# NLP Complaint Topic Analysis

Analyzing a collection of municipal complaints using NLP, vectorization, and topic modeling to identify pressing public issues.

In [4]:
# Import Libraries

import pandas as pd
import numpy as np
import spacy
from sklearn.feature_extraction.text import TfidfVectorizer
from sklearn.decomposition import NMF
from gensim import corpora, models
import matplotlib.pyplot as plt
import seaborn as sns
import pyLDAvis.gensim_models
import pyLDAvis

In [5]:
# Data Loading

data_path = '../data/complaints_sample.csv'
df = pd.read_csv(data_path)
df = df.dropna(subset=['complaint_text'])
df.head()

Unnamed: 0,complaint_text
0,The garbage bins are not emptied regularly and...
1,Late responses to urgent requests for pothole ...
2,Noise at night from roadwork near my home.
3,The recycling containers are too few and almos...
4,Street lights are broken in several places mak...


In [6]:
# Text Processing

nlp = spacy.load('en_core_web_sm')

def clean_text(text):
    doc = nlp(str(text).lower())
    tokens = [token.lemma_ for token in doc if not token.is_stop and token.is_alpha]
    return " ".join(tokens)

df['clean_text'] = df['complaint_text'].map(clean_text)
df[['complaint_text', 'clean_text']].head()

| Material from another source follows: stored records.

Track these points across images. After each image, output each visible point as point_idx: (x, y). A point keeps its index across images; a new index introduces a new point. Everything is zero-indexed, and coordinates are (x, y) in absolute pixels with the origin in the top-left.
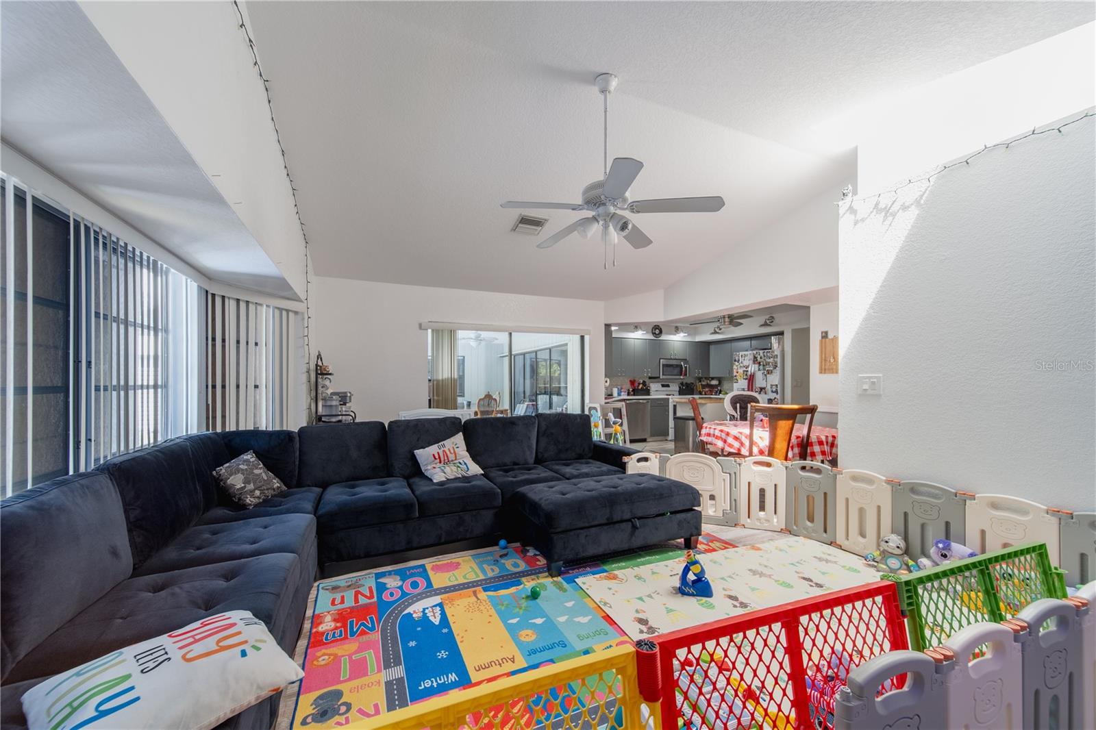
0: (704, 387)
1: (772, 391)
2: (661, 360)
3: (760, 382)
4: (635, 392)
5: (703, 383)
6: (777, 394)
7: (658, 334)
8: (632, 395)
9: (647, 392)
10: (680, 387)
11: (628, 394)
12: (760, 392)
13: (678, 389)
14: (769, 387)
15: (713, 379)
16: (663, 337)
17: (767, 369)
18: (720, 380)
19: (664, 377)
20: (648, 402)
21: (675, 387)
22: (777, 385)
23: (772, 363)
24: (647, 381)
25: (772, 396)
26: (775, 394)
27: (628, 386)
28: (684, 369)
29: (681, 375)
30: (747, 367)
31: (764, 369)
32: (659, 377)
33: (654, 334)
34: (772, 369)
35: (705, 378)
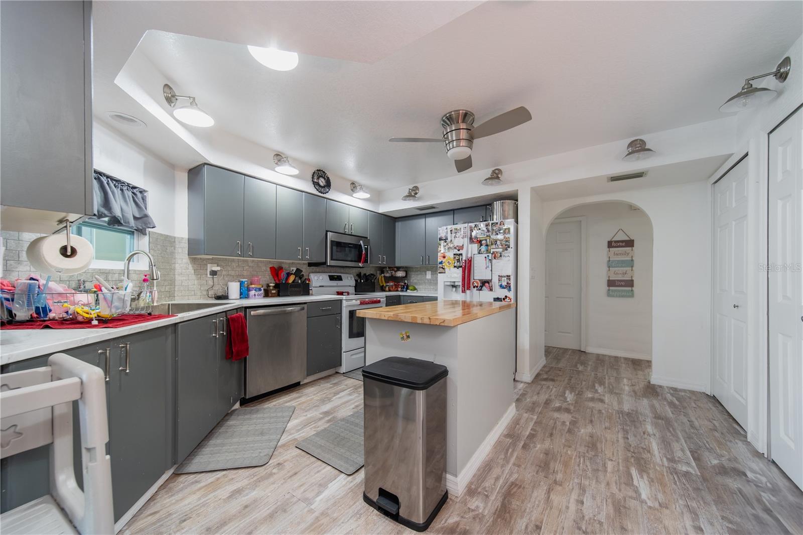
0: (387, 279)
1: (501, 286)
2: (329, 234)
3: (480, 272)
4: (281, 289)
5: (387, 275)
6: (510, 290)
7: (324, 187)
8: (273, 296)
9: (305, 289)
10: (356, 281)
11: (267, 294)
12: (482, 287)
13: (353, 283)
14: (495, 281)
15: (398, 269)
16: (331, 195)
17: (492, 251)
18: (407, 270)
19: (334, 263)
20: (303, 309)
21: (349, 281)
22: (508, 276)
23: (501, 240)
24: (305, 270)
25: (502, 293)
26: (506, 290)
27: (266, 278)
28: (364, 252)
29: (359, 261)
30: (460, 248)
31: (488, 251)
32: (325, 263)
33: (316, 184)
34: (501, 250)
35: (389, 268)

Unnamed: 0,complaint_text,clean_text
0,The garbage bins are not emptied regularly and...,garbage bin empty regularly street dirty
1,Late responses to urgent requests for pothole ...,late response urgent request pothole repair
2,Noise at night from roadwork near my home.,noise night roadwork near home
3,The recycling containers are too few and almos...,recycling container
4,Street lights are broken in several places mak...,street light break place make unsafe dark


In [7]:
# TF-IDF Vectorization

tfidf = TfidfVectorizer(max_df=0.95, min_df=2)
tfidf_matrix = tfidf.fit_transform(df['clean_text'])
tfidf_feature_names = tfidf.get_feature_names_out()

In [8]:
# spaCy Word Embeddings

def get_vector(doc):
    doc_spacy = nlp(doc)
    return doc_spacy.vector

embeddings = np.vstack(df['clean_text'].apply(get_vector))

In [9]:
# LDA Topic Modeling

texts = [doc.split() for doc in df['clean_text']]
dictionary = corpora.Dictionary(texts)
corpus = [dictionary.doc2bow(text) for text in texts]
lda_model = models.LdaModel(corpus, num_topics=2, id2word=dictionary, passes=10)

# Show LDA topics
topics = lda_model.print_topics(num_words=5)
for topic in topics:
    print(topic)

(0, '0.101*"recycling" + 0.101*"container" + 0.035*"roadwork" + 0.035*"noise" + 0.035*"near"')
(1, '0.069*"street" + 0.041*"bin" + 0.041*"empty" + 0.041*"garbage" + 0.041*"regularly"')


In [10]:
# NMF Topic Modeling

n_topics = 2
nmf = NMF(n_components=n_topics, random_state=42)
nmf_W = nmf.fit_transform(tfidf_matrix)
nmf_H = nmf.components_

# Show NMF topics
for idx, topic in enumerate(nmf_H):
    print("NMF Topic #%d: %s" % (idx, " ".join([tfidf_feature_names[i] for i in topic.argsort()[:-6:-1]])))

NMF Topic #0: street
NMF Topic #1: street


In [11]:
# Visualizing LDA Topics

pyLDAvis.enable_notebook()
lda_vis = pyLDAvis.gensim_models.prepare(lda_model, corpus, dictionary)
pyLDAvis.save_html(lda_vis, '../results/lda_topic_visualization.html')

## Results and Discussion

Both LDA and NMF identified recurring themes in the complaints, including waste management, road repairs, noise issues, and public lighting. TF-IDF highlighted distinctive terms, while embeddings confirmed semantic groupings. Data preparation and cleaning were essential for meaningful topic discovery.